I groaned and forced my way off the roof top as the sky overhead began to open up. I could hear the chorus of angels rising in song.
The gates of Heaven were opening.
Close your eyes.
The voice was more eager now. It almost sounded familiar. I tried to recall when I heard it last and realized what that was. A herald of Heaven calling out the approach of an arc angel. All those who were followers of God, or a part of the Host, could hear the voice.
Halfway to standing, I dropped to my knees and lowered my head. I closed my eyes, hands on my legs in that moment that hesitated and seemed to last forever. I was lost, nothing seemed to be working out for me.

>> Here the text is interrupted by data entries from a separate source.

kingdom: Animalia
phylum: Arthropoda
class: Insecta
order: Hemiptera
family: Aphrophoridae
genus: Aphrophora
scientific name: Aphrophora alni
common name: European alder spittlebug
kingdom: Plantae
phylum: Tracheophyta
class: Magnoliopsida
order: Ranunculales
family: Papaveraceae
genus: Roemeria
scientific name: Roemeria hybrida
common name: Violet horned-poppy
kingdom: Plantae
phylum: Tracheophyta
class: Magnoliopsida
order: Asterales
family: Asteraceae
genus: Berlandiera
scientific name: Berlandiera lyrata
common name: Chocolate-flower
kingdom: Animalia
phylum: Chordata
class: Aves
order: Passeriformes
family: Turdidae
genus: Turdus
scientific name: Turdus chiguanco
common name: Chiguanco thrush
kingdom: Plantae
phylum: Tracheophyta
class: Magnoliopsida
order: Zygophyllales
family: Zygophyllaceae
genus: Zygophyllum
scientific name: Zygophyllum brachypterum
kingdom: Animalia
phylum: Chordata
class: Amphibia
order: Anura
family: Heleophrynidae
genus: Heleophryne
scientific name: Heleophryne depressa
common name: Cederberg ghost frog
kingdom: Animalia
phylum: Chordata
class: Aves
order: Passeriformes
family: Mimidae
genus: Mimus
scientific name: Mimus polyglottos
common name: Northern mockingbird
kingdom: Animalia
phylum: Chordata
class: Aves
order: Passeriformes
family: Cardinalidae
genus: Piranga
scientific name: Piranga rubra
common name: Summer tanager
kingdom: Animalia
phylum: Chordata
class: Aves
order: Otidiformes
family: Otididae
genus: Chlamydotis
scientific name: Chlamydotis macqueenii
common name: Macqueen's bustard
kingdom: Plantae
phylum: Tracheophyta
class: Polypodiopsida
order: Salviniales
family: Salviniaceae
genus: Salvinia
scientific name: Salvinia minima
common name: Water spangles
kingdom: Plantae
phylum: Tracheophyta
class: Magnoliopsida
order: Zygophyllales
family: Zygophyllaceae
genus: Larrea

Without my grace, I couldn’t use my powers.
“Dear Father, who art in Heaven,” I said quietly, my eyes still closed as the whole world seemed to come to a standstill.
It had been thousands of years since I prayed last, giving up on ever finding salvation.
We had brought this on ourselves, and He had told us to fix it. Until we did fix it, we were cut off from all that He was. We couldn’t even feel our prayer be heard. Like humans, we prayed, and nothing happened.
And we had lost our way.
“Hallowed be thy name.”
But there was Heaven, just a hundred feet above me, ripping a hole in the existence of humanity. The ground beneath the building was shaking as Hell tried to reach upward, tried to penetrate the sky itself.